Mesmerized by the fireworks and the shadow show, buffeted by the wind noises and the screams, he didn’t hear me, although he was only ten feet away.
“Bobby!”
I shouted.
As he turned his head to look at me, the wind abruptly matched sound with force, gusting through the egg room, whipping our hair, flapping my jacket and Bobby’s Hawaiian shirt. It was hot, humid, redolent of tar fumes and rotting vegetation.
I couldn’t identify the source of the gale, because this chamber had no ventilation ducts in its walls, no breaches whatsoever in its seamless glassy surface, except for the circular exit. If the steel cork plugging that hole were, in fact, nothing but a mirage, perhaps these gusts could have been coming through the tunnel linking the egg room to the airlock, blowing through the nonexistent door; however, the wind blustered from all sides, rather than from one direction.
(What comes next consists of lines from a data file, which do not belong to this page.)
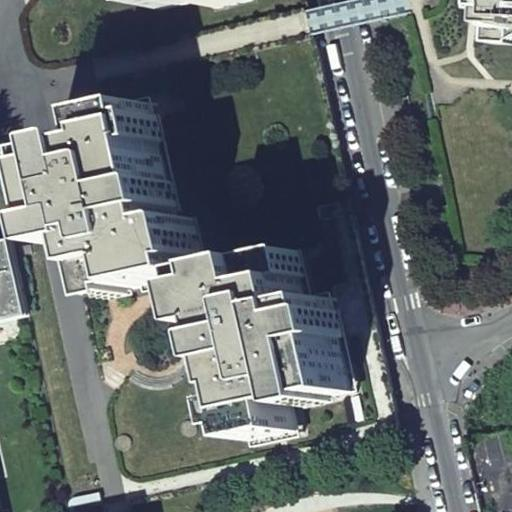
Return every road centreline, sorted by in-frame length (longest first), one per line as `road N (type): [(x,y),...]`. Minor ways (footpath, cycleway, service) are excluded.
road 1 (unclassified): [(340,0),(418,363)]
road 2 (unclassified): [(418,363),(453,511)]
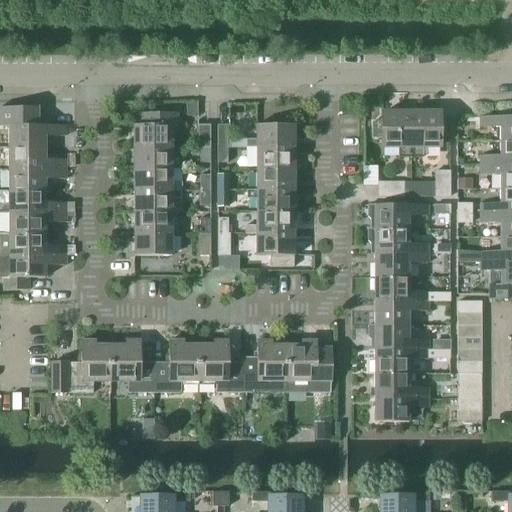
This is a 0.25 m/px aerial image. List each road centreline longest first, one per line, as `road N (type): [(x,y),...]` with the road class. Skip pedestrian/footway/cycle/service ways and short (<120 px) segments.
road 1 (residential): [(90,311),(293,313),(341,301),(339,205),(326,179),(325,73)]
road 2 (residential): [(95,75),(90,311)]
road 3 (residential): [(95,75),(325,73)]
road 4 (residential): [(325,73),(511,74)]
road 5 (residential): [(90,311),(14,316),(16,392)]
road 6 (residential): [(511,316),(496,316),(497,421)]
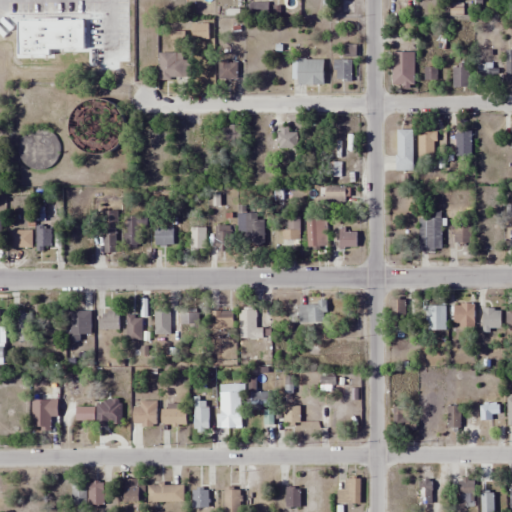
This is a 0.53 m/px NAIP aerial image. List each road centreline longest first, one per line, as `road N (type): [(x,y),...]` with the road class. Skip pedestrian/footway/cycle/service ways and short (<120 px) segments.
road 1 (residential): [(511,455),(0,459)]
road 2 (residential): [(373,511),(369,0)]
road 3 (tertiary): [(511,277),(0,280)]
road 4 (residential): [(511,101),(140,102)]
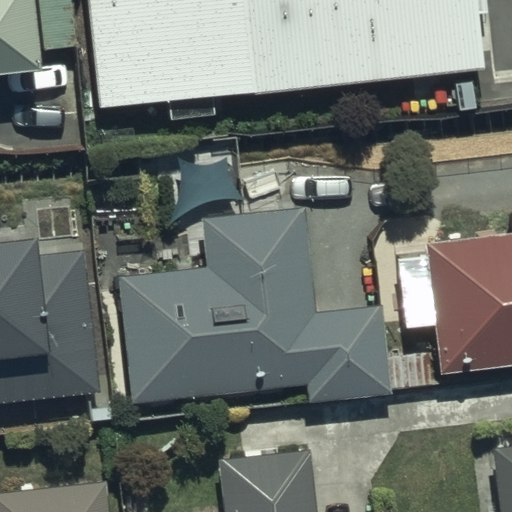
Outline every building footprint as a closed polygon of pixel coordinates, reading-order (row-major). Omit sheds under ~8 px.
[(40,0),(0,0),(0,76),(48,71),(40,0)] [(74,0),(42,0),(47,48),(79,45),(74,0)] [(487,77),(477,0),(90,0),(105,121),(487,77)] [(297,195),(199,206),(204,252),(116,262),(131,388),(298,369),(301,391),(387,382),(377,293),(309,301),(297,195)] [(24,205),(0,207),(0,385),(95,375),(79,235),(28,240),(24,205)] [(511,209),(415,221),(431,355),(511,345),(511,209)] [(511,511),(511,425),(486,429),(497,511),(511,511)] [(315,511),(307,435),(217,445),(223,500),(139,509),(139,511),(315,511)] [(106,511),(101,466),(0,478),(0,511),(106,511)]
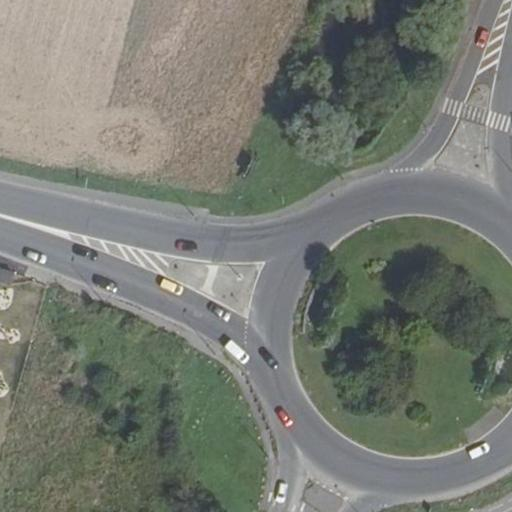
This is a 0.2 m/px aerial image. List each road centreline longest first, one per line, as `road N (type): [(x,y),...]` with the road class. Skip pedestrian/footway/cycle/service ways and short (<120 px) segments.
road 1 (primary): [(24,221),(63,257),(184,309),(240,346),(265,380)]
road 2 (primary): [(302,232),(233,245),(67,214),(24,221)]
road 3 (residential): [(496,0),(434,141),(366,196)]
road 4 (residential): [(511,227),(498,147),(511,52)]
road 5 (primary): [(302,232),(263,301),(258,341),(265,380)]
road 6 (primary): [(511,238),(446,197),(366,196)]
road 7 (primary): [(381,480),(424,481),(500,446)]
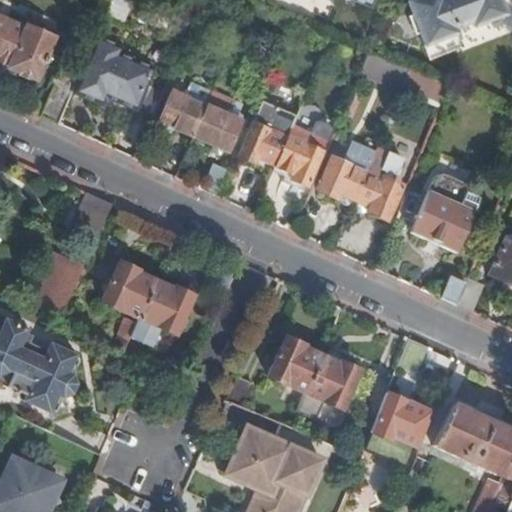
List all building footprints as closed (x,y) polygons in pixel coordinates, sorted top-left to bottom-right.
[(109,0),(105,13),(125,20),(131,0),(109,0)] [(409,0),(414,13),(410,15),(416,33),(421,31),(425,44),(459,32),(457,27),(474,22),(475,26),(496,19),(496,17),(503,14),(504,12),(505,8),(502,0),(409,0)] [(21,27),(0,18),(0,62),(9,66),(8,68),(36,80),(53,39),(36,32),(39,25),(24,18),(21,27)] [(370,53),(329,36),(322,53),(363,70),(370,53)] [(95,37),(80,73),(72,92),(92,101),(95,93),(105,97),(136,111),(153,70),(118,55),(121,49),(95,37)] [(363,70),(361,73),(400,90),(402,86),(409,70),(373,54),(370,53),(363,70)] [(62,65),(40,116),(59,124),(72,92),(80,73),(62,65)] [(449,86),(409,70),(402,86),(442,103),(449,86)] [(158,123),(192,137),(211,92),(191,84),(185,99),(171,93),(158,123)] [(211,92),(192,137),(227,152),(241,118),(228,112),(232,101),(211,92)] [(95,93),(92,101),(101,105),(105,97),(95,93)] [(255,159),(274,167),(290,128),(295,117),(261,102),(236,158),(252,165),(255,159)] [(290,128),(274,167),(292,174),(290,179),(307,186),(332,131),(328,126),(321,123),(316,124),(311,136),(290,128)] [(338,194),(353,201),(373,154),(352,145),(344,162),(332,157),(318,191),(336,199),(338,194)] [(373,154),(353,201),(369,208),(367,212),(386,221),(401,187),(390,181),(392,175),(395,177),(403,160),(376,148),(373,154)] [(211,165),(201,189),(215,196),(224,172),(211,165)] [(443,175),(433,178),(410,233),(455,253),(479,199),(467,193),(469,187),(443,175)] [(111,203),(87,192),(68,233),(86,241),(92,244),(111,203)] [(511,242),(503,239),(487,276),(511,286),(511,242)] [(92,244),(86,241),(77,262),(55,253),(32,304),(60,316),(92,244)] [(139,318),(155,281),(138,274),(139,272),(118,263),(101,302),(139,318)] [(451,273),(441,299),(456,306),(467,280),(451,273)] [(467,280),(456,306),(472,313),(483,285),(468,278),(467,280)] [(173,289),(155,281),(139,318),(176,334),(194,296),(175,287),(173,289)] [(119,332),(130,338),(136,323),(125,318),(119,332)] [(77,355),(52,343),(48,352),(31,343),(34,337),(28,333),(29,330),(6,319),(5,323),(0,320),(0,389),(0,390),(3,385),(9,388),(10,387),(27,395),(24,401),(50,413),(52,410),(57,412),(63,398),(73,394),(77,385),(74,375),(81,361),(76,358),(77,355)] [(305,392),(321,356),(305,348),(305,346),(286,337),(269,376),(305,392)] [(429,348),(408,338),(395,373),(407,378),(409,372),(417,375),(429,348)] [(340,364),(321,356),(305,392),(297,411),(299,412),(298,413),(315,420),(325,401),(343,409),(360,370),(341,362),(340,364)] [(256,374),(241,368),(226,400),(241,407),(256,374)] [(377,419),(390,385),(372,378),(359,412),(377,419)] [(396,388),(390,385),(377,419),(371,434),(390,441),(392,437),(416,447),(430,413),(392,397),(396,388)] [(511,455),(511,431),(452,404),(433,445),(503,477),(511,455)] [(225,475),(258,489),(270,495),(262,511),(299,511),(322,460),(246,427),(225,475)] [(511,455),(503,477),(500,483),(491,502),(498,505),(508,510),(511,502),(511,501),(511,455)] [(46,511),(49,507),(57,502),(54,497),(61,481),(11,459),(0,483),(0,511),(1,511),(46,511)] [(491,502),(500,483),(489,478),(473,511),(486,511),(487,511),(491,502)] [(262,511),(270,495),(258,489),(247,511),(262,511)] [(494,511),(498,505),(491,502),(487,511),(494,511)]
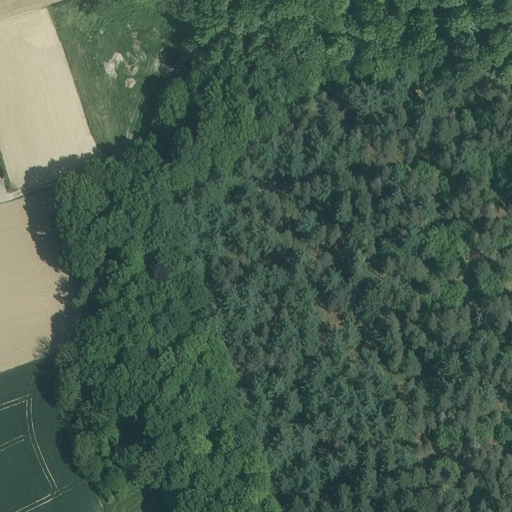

“Your light!” I shouted. “Shut it off!”
Before Bobby could do as I wanted, the reeking wind brought with it another manifestation. A figure came
through
the curved wall, as if five feet of steel-reinforced concrete were no more substantial than a veil of mist.
Bobby clutched the pistol-grip shotgun with both hands, dropping his flashlight without switching it off.
The spectral visitor was startlingly close, less than twenty feet from us. Because of the swarming lights and shadows, which served as continually changing camouflage, I couldn’t at first see the intruder clearly. Glimpsed in flickering fragments, it looked manlike, then more like a machine, and then, crazily, like nothing else but a lumbering rag doll.
Bobby held his fire, perhaps because he still believed that what we were seeing was illusionary, either ghost or hallucination, or some strange combination of the two. I suppose I was clinging desperately to the same belief, because I didn’t back away from it when it staggered closer to us.
By the time it had taken three uncertain steps, I could see clearly enough to identify it as a man in a white vinyl, airtight spacesuit. More likely, the outfit was an adapted version of the standard gear that NASA had developed for astronauts, intended primarily not to shield the wearer from the icy vacuum of interplanetary space but rather to protect him from deadly infection in a biologically contaminated environment.
The large helmet featured an oversize faceplate, but I wasn’t able to see the person beyond, because reflections of the whirling light-and-shadow show streamed across the Plexiglas. On the brow of the helmet was stenciled a name: HODGSON.
Perhaps because of the fireworks, more likely because he was blinded by terror, Hodgson didn’t react as if he saw Bobby and me. He entered screaming, and his voice was by far the loudest of those still borne on the foul wind. After staggering a few steps away from the wall, he turned to face it, holding up both hands to ward off an attack by something that was invisible to me.
He jerked as if hit by multiple rounds of high-caliber gunfire.
Though I’d heard no shots, I ducked reflexively.